YOUR TASK
Would you retype exactly the lines below, starting with the one that has "corner of the bookstore" and going on through the one that has "Thank you Cathy for y", with no pictures and nothing else?
*** Opening of RECORD EXCERPTS ***
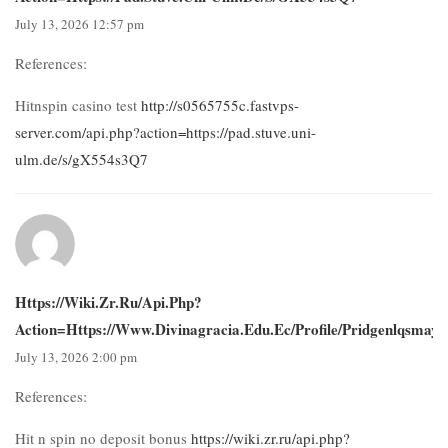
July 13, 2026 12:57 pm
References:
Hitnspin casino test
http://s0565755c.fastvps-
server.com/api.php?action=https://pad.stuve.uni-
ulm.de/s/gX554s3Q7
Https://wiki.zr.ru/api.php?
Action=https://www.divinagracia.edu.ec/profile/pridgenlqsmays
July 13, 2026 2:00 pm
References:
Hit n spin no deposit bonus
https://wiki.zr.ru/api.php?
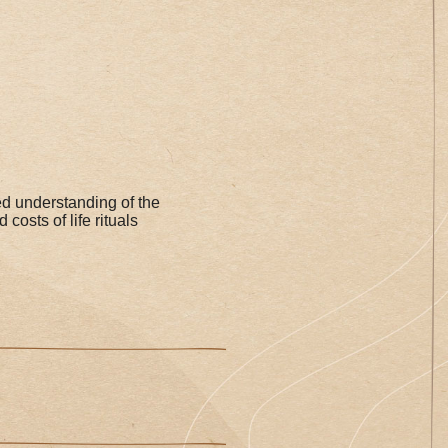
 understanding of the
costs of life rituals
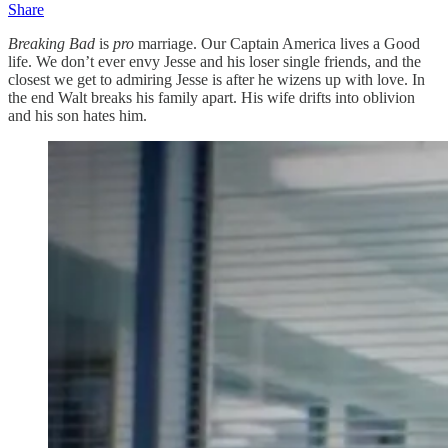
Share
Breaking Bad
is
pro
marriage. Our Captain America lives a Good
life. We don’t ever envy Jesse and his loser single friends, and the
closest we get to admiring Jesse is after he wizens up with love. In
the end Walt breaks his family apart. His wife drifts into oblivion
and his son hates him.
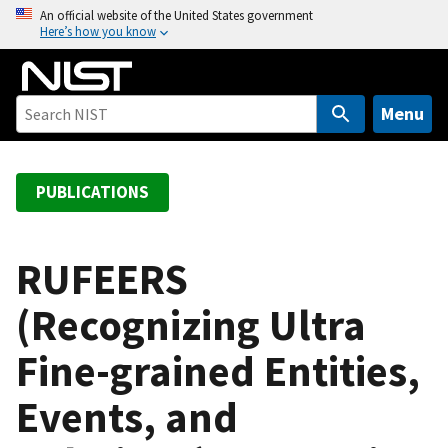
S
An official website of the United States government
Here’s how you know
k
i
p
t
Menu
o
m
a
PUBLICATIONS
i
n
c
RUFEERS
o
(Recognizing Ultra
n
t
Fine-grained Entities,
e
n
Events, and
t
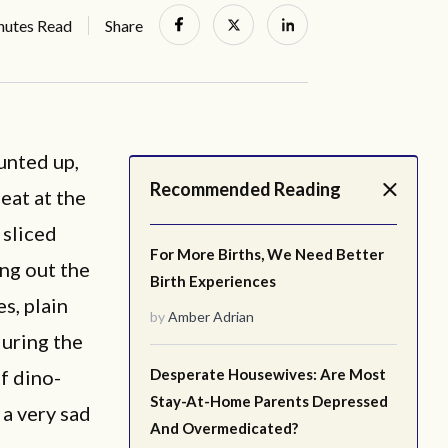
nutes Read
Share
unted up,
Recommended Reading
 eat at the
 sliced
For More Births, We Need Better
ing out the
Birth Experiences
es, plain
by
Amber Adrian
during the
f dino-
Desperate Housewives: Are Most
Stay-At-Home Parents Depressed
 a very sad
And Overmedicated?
*** Close of RECORD EXCERPTS ***
*** Opening of RECORD EXCERPTS ***
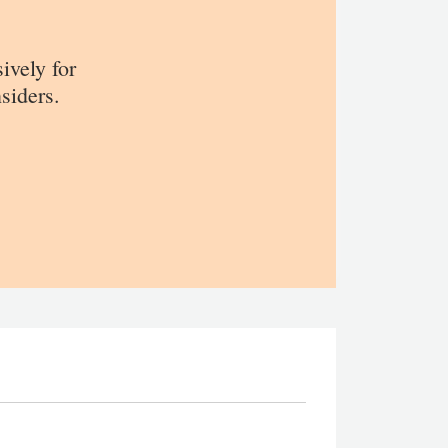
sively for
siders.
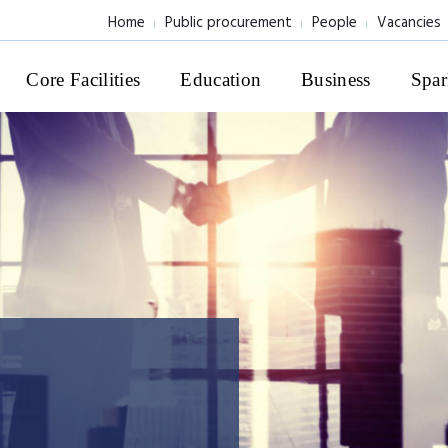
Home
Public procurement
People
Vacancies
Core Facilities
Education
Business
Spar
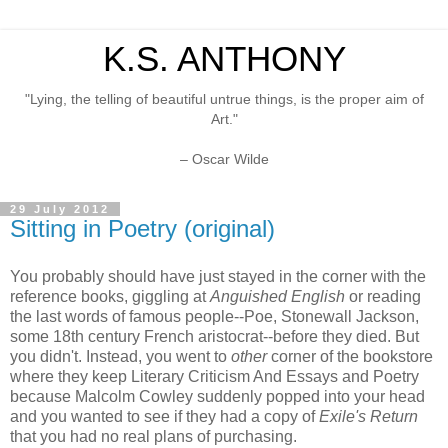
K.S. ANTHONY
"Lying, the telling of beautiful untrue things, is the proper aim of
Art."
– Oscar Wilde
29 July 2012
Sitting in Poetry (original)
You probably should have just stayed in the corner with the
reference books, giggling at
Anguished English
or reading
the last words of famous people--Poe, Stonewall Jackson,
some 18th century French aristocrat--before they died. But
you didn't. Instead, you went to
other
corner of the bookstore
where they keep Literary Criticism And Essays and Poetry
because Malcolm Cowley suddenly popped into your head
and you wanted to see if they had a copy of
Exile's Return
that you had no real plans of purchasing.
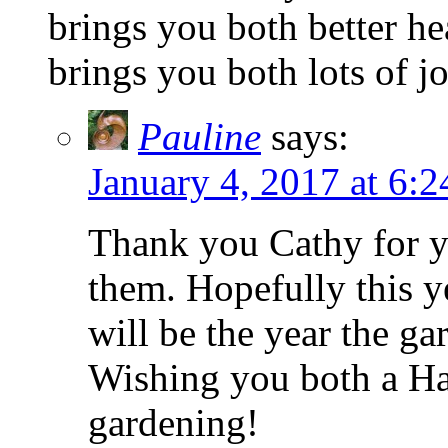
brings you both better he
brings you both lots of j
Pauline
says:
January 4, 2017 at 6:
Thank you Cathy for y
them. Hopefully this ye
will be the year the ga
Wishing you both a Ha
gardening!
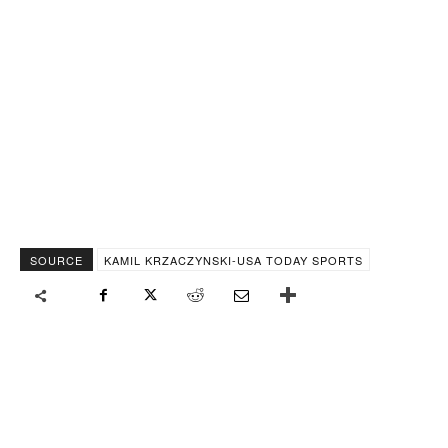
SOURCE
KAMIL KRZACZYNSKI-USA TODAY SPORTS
*** Close of RECORD EXCERPTS ***
REPLY TO THE TASK
corner of the bookstore
where they keep Literary Criticism And Essays and Poetry
because Malcolm Cowley suddenly popped into your head
and you wanted to see if they had a copy of
Exile's Return
that you had no real plans of purchasing.
brings you both better he
brings you both lots of j
Pauline
says:
January 4, 2017 at 6:
Thank you Cathy for y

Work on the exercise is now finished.